**Work request:**
Wherever pictures appear in the listing below, leave them out, and copy exactly, and only, everything from the line with "Bij een 3-jaars" down to the line with "Nếu bạn từng".

───── Exercise materials

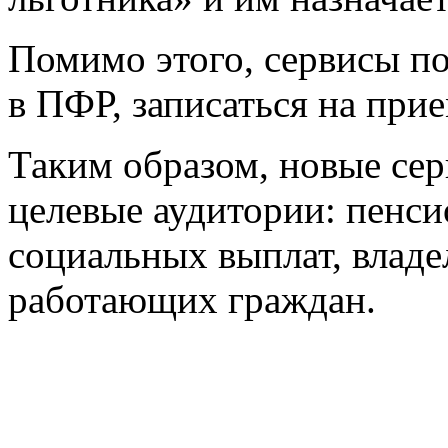
Помимо этого, сервисы п
в ПФР, записаться на прие
Таким образом, новые се
целевые аудитории: пенси
социальных выплат, владе
работающих граждан.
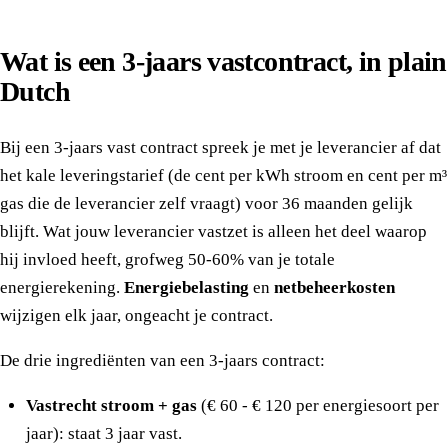
Wat is een 3-jaars vastcontract, in plain
Dutch
Bij een 3-jaars vast contract spreek je met je leverancier af dat
het kale leveringstarief (de cent per kWh stroom en cent per m³
gas die de leverancier zelf vraagt) voor 36 maanden gelijk
blijft. Wat jouw leverancier vastzet is alleen het deel waarop
hij invloed heeft, grofweg 50-60% van je totale
energierekening.
Energiebelasting
en
netbeheerkosten
wijzigen elk jaar, ongeacht je contract.
De drie ingrediënten van een 3-jaars contract:
Vastrecht stroom + gas
(€ 60 - € 120 per energiesoort per
jaar): staat 3 jaar vast.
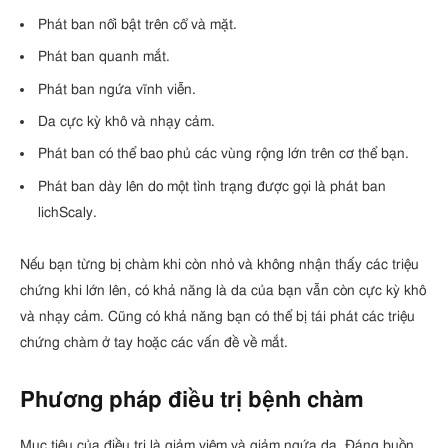
Phát ban nổi bật trên cổ và mặt.
Phát ban quanh mắt.
Phát ban ngứa vĩnh viễn.
Da cực kỳ khô và nhạy cảm.
Phát ban có thể bao phủ các vùng rộng lớn trên cơ thể bạn.
Phát ban dày lên do một tình trạng được gọi là phát ban
lichScaly.
Nếu bạn từng bị chàm khi còn nhỏ và không nhận thấy các triệu
chứng khi lớn lên, có khả năng là da của bạn vẫn còn cực kỳ khô
và nhạy cảm. Cũng có khả năng bạn có thể bị tái phát các triệu
chứng chàm ở tay hoặc các vấn đề về mắt.
Phương pháp điều trị bệnh chàm
Mục tiêu của điều trị là giảm viêm và giảm ngứa da. Đáng buồn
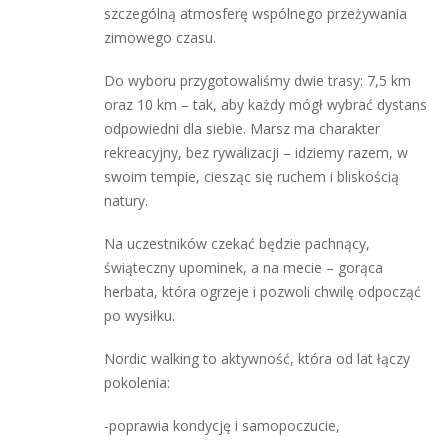
szczególną atmosferę wspólnego przeżywania
zimowego czasu.
Do wyboru przygotowaliśmy dwie trasy: 7,5 km
oraz 10 km – tak, aby każdy mógł wybrać dystans
odpowiedni dla siebie. Marsz ma charakter
rekreacyjny, bez rywalizacji – idziemy razem, w
swoim tempie, ciesząc się ruchem i bliskością
natury.
Na uczestników czekać będzie pachnący,
świąteczny upominek, a na mecie – gorąca
herbata, która ogrzeje i pozwoli chwilę odpocząć
po wysiłku.
Nordic walking to aktywność, która od lat łączy
pokolenia:
-poprawia kondycję i samopoczucie,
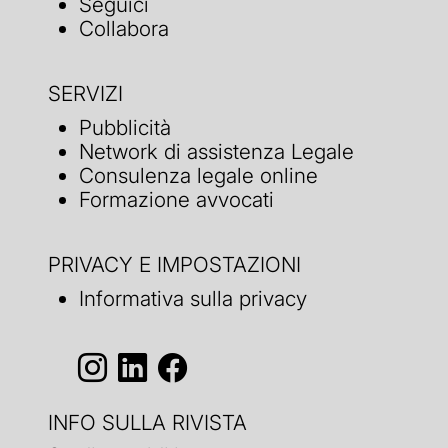
Seguici
Collabora
SERVIZI
Pubblicità
Network di assistenza Legale
Consulenza legale online
Formazione avvocati
PRIVACY E IMPOSTAZIONI
Informativa sulla privacy
INFO SULLA RIVISTA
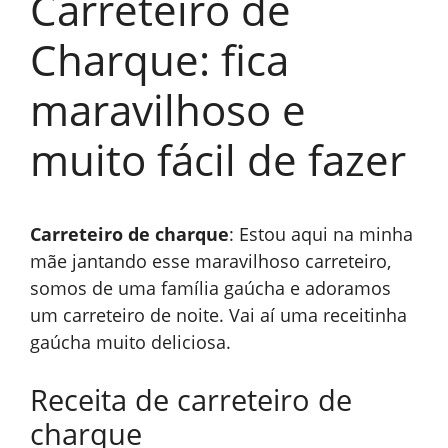
Carreteiro de
Charque: fica
maravilhoso e
muito fácil de fazer
Carreteiro de charque
: Estou aqui na minha
mãe jantando esse maravilhoso carreteiro,
somos de uma família gaúcha e adoramos
um carreteiro de noite. Vai aí uma receitinha
gaúcha muito deliciosa.
Receita de carreteiro de
charque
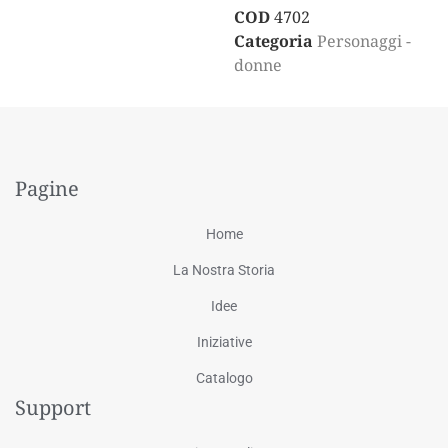
COD
4702
Categoria
Personaggi -
donne
Pagine
Home
La Nostra Storia
Idee
Iniziative
Catalogo
Support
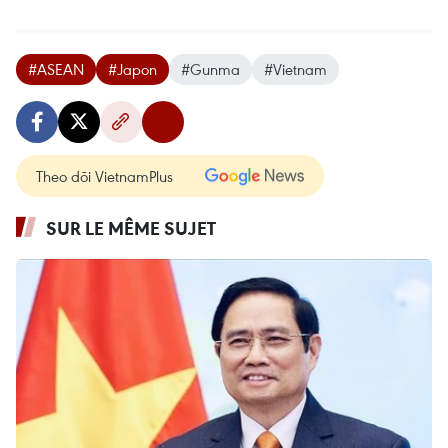
#ASEAN
#Japon
#Gunma
#Vietnam
Theo dõi VietnamPlus
SUR LE MÊME SUJET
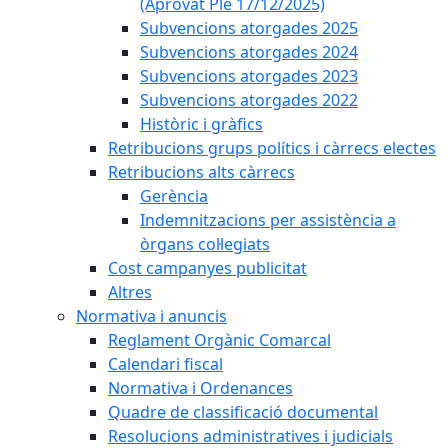
(Aprovat Ple 17/12/2025)
Subvencions atorgades 2025
Subvencions atorgades 2024
Subvencions atorgades 2023
Subvencions atorgades 2022
Històric i gràfics
Retribucions grups polítics i càrrecs electes
Retribucions alts càrrecs
Gerència
Indemnitzacions per assistència a
òrgans col·legiats
Cost campanyes publicitat
Altres
Normativa i anuncis
Reglament Orgànic Comarcal
Calendari fiscal
Normativa i Ordenances
Quadre de classificació documental
Resolucions administratives i judicials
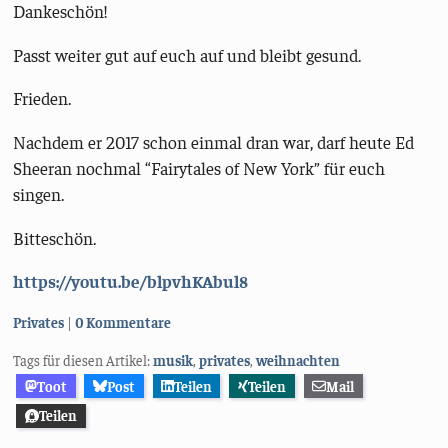
Dankeschön!
Passt weiter gut auf euch auf und bleibt gesund.
Frieden.
Nachdem er 2017 schon einmal dran war, darf heute Ed
Sheeran nochmal “Fairytales of New York” für euch
singen.
Bitteschön.
https://youtu.be/blpvhKAbul8
Kategorien:
Privates
0 Kommentare
Tags für diesen Artikel:
musik
,
privates
,
weihnachten
Toot
Post
Teilen
Teilen
Mail
Teilen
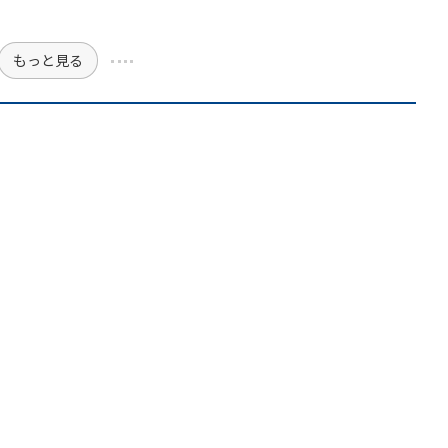
もっと見る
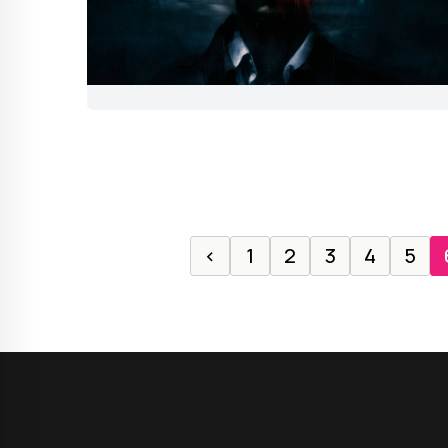
‹
1
2
3
4
5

──────────

**Output of the task:**
Bij een 3-jaars vast contract spreek je met je leverancier af dat
het kale leveringstarief (de cent per kWh stroom en cent per m³
gas die de leverancier zelf vraagt) voor 36 maanden gelijk
blijft. Wat jouw leverancier vastzet is alleen het deel waarop
hij invloed heeft, grofweg 50-60% van je totale
energierekening.
Energiebelasting
en
netbeheerkosten
wijzigen elk jaar, ongeacht je contract.
De drie ingrediënten van een 3-jaars contract:
Vastrecht stroom + gas
(€ 60 - € 120 per energiesoort per
jaar): staat 3 jaar vast.
Phát ban nổi bật trên cổ và mặt.
Phát ban quanh mắt.
Phát ban ngứa vĩnh viễn.
Da cực kỳ khô và nhạy cảm.
Phát ban có thể bao phủ các vùng rộng lớn trên cơ thể bạn.
Phát ban dày lên do một tình trạng được gọi là phát ban
lichScaly.
Nếu bạn từng bị chàm khi còn nhỏ và không nhận thấy các triệu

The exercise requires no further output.